Ali Mohamed - Robeco Boston Partners

Okay.

Vincent Riera

Those expansions going into next year, we’ll have to see if that holds up.

Ali Mohamed - Robeco Boston Partners

And now what’s the trend been the past few quarters?

Vincent Riera

It’s been fairly flat. It’s been down a little bit on the attach rate. It was a little higher in the beginning of the year, down a little bit in the back-half of the year.

Ali Mohamed - Robeco Boston Partners

Right. Can you talk a little bit about the competitive environment, anything new you are seeing, anything different overall?

Vincent Riera

I would say the competitive environment is relatively consistent. As we go into this year, one of the areas that I see an opportunity on as many of our competitors are smaller regional players, where they tend to focus on specific states or specific geographic areas. I see those competitors having challenges competing with us with a more comprehensive product than they have this year.
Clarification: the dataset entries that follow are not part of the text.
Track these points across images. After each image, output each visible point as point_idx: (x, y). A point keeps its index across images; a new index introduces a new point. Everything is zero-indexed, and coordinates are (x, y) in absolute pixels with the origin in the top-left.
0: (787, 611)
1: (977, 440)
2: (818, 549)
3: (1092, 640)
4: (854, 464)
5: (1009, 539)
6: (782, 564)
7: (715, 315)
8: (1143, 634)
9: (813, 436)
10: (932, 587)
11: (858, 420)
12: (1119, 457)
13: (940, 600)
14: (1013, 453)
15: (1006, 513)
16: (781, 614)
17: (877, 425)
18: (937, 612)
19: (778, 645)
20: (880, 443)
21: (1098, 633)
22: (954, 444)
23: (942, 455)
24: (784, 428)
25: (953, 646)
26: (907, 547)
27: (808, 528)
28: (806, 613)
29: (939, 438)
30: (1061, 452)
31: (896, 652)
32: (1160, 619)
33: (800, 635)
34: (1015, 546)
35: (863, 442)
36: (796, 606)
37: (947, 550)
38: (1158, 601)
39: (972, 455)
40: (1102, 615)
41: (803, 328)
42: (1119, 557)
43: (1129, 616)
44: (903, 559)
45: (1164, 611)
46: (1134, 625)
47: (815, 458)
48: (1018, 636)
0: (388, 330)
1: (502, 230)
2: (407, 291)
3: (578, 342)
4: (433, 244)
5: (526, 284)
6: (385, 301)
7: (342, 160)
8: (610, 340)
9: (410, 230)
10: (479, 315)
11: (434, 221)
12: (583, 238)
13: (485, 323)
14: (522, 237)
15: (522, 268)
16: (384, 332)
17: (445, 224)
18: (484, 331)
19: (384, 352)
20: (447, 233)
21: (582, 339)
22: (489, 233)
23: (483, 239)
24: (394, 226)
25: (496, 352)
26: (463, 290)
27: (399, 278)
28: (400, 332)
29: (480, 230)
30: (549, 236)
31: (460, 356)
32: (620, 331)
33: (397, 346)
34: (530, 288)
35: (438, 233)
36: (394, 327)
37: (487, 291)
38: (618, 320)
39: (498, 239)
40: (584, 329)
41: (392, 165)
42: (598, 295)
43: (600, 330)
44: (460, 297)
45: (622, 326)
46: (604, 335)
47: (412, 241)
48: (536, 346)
Ali Mohamed - Robeco Boston Partners

Okay. Thank you.

Operator

(Operator Instructions) Thank you, sir. There appear to be no further questions. Are there any other points you wish to raise?

Vincent Riera

No, just a final statement -- thank you again for joining us today. We appreciate your continued support and look forward to updating you next quarter. Thank you and goodbye.

Operator

Ladies and gentlemen, this concludes the PLATO Learning fourth quarter 2008 year-end conference call. Thank you for participating. You may now disconnect.